Text provided:
My intention was to build a model like QStringListModel and save information how often an item is added. This additional information should not be in the model but in the registered type (MyStruct).
Pseudocode:


class QVariantListModel : QAbstractListModel {
bool setData(...);
QVariantList lst;
};

int main() {
MyStruct struct;
struct.name = "Test";
struct.counter += 1;
QVariantListModel model = new QVariantListModel();
model->setData(QModelIndex(), QVariant::fromValue(struct)); // Add data to model.
return 0;
}


Possible internal list should look like this:
lst = { ["entry1",2], ["entry2", 5] }

wysota
4th March 2012, 00:15
Why can't he add a cast operator to his MyStruct class?
Because he wants to convert to QString from QVariant and not his own class.


Wouldn't that end up getting invoked by QVariant:toString()?
No. QVariant::toString() calls QVariant::canConvert<QString>() and that returns false for custom types.


He might have to declare his variant as a "String" type
This is not possible, each type gets its own meta type id.


My intention was to build a model like QStringListModel and save information how often an item is added. This additional information should not be in the model but in the registered type (MyStruct).
Pseudocode:


class QVariantListModel : QAbstractListModel {
bool setData(...);
QVariantList lst;
};

int main() {
MyStruct struct;
struct.name = "Test";
struct.counter += 1;
QVariantListModel model = new QVariantListModel();
model->setData(QModelIndex(), QVariant::fromValue(struct)); // Add data to model.
return 0;
}


Possible internal list should look like this:
lst = { ["entry1",2], ["entry2", 5] }

I think you are approaching the problem from the wrong side. I think you want something like this (not tested):


class MyModel : public QAbstractTableModel {
public:
MyModel(QObject *parent = 0) : QAbstractListModel(parent) {}
int rowCount(const QModelIndex &parent = QModelIndex()) const { return parent.isValid() ? 0 : m_data.count(); }
int columnCount(const QModelIndex &parent = QModelIndex()) const { return parent.isValid() ? 0 : 2; }
QVariant data(const QModelIndex &index, int role = Qt::DisplayRole) const {
if(index.row() < 0 || index.row() >= m_data.count()) return QVariant();
const MyStruct &item = m_data.at(index.row());
const int c = index.column();
switch(role) {
case Qt::DisplayRole:
case Qt::EditRole:
if(c==0) return item.name;
if(c==1) return item.count;

break;
}
return QVariant();
}
// follow with insertRows(), removeRows() and setData() implementations to make the model read-write
private:
QList<MyStruct> m_data;
};

d_stranz
4th March 2012, 01:20
I agree that it does seem like the OP realy should be creating amodel such as your example.

List of tasks:
a – From the Qt forum thread, list the functions that the comment inside the MyModel class says to add so the model becomes read-write.
b – Restate in one shorter sentence the opening paragraph of the Qt forum thread, which begins "My intention was to build a model like QStringListModel".
c – Continue the Qt forum thread from its last post.

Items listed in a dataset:
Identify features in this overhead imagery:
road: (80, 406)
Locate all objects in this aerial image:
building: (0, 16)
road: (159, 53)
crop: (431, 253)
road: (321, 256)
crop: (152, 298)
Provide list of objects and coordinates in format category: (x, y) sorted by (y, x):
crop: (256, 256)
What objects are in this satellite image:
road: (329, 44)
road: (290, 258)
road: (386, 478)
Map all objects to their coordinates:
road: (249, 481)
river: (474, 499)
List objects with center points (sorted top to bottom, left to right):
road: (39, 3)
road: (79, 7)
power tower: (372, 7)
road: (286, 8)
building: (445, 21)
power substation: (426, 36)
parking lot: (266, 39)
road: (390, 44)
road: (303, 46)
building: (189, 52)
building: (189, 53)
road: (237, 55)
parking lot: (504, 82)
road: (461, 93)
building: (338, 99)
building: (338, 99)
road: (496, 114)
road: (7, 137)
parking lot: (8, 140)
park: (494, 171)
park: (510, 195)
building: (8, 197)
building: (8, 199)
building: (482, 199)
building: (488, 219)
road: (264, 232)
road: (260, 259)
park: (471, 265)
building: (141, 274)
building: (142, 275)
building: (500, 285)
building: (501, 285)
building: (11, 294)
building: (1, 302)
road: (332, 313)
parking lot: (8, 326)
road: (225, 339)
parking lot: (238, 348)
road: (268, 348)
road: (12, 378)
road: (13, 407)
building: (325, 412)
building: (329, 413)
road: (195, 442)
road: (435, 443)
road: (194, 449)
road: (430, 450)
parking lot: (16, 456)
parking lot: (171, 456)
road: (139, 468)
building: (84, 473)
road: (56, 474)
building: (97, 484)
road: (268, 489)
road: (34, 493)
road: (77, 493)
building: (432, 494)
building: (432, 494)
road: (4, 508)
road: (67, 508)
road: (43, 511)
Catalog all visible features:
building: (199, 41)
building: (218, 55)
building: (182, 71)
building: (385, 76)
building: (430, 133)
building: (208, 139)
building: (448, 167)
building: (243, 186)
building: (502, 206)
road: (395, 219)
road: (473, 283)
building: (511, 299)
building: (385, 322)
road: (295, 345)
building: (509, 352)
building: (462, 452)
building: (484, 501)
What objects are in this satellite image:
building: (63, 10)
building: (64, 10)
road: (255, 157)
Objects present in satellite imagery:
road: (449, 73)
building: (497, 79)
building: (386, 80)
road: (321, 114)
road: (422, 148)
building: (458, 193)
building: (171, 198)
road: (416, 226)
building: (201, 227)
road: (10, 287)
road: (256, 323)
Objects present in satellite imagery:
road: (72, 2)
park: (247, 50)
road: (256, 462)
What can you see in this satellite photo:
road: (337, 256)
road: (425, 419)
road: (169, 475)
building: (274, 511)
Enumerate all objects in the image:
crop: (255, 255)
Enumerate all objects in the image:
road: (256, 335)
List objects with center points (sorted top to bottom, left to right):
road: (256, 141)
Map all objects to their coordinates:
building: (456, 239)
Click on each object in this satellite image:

Answers per task:
a – insertRows(), removeRows(), setData()

b – The aim was a model similar to QStringListModel that also tracks how often each item is added, with that count stored in the registered type (MyStruct) rather than in the model.

c –
But in the general case of a custom QVariant type, from the docs:


QString QVariant::toString () const

Returns the variant as a QString if the variant has type() String, Bool, ByteArray, Char, Date, DateTime, Double, Int, LongLong, StringList, Time, UInt, or ULongLong; otherwise returns an empty string.

If QVariant can return a QString for all of these built-in and Qt types, it seem inconsistent that there isn't any way to define that conversion for a custom metatype. Is there some Qt design reason why this is not permitted?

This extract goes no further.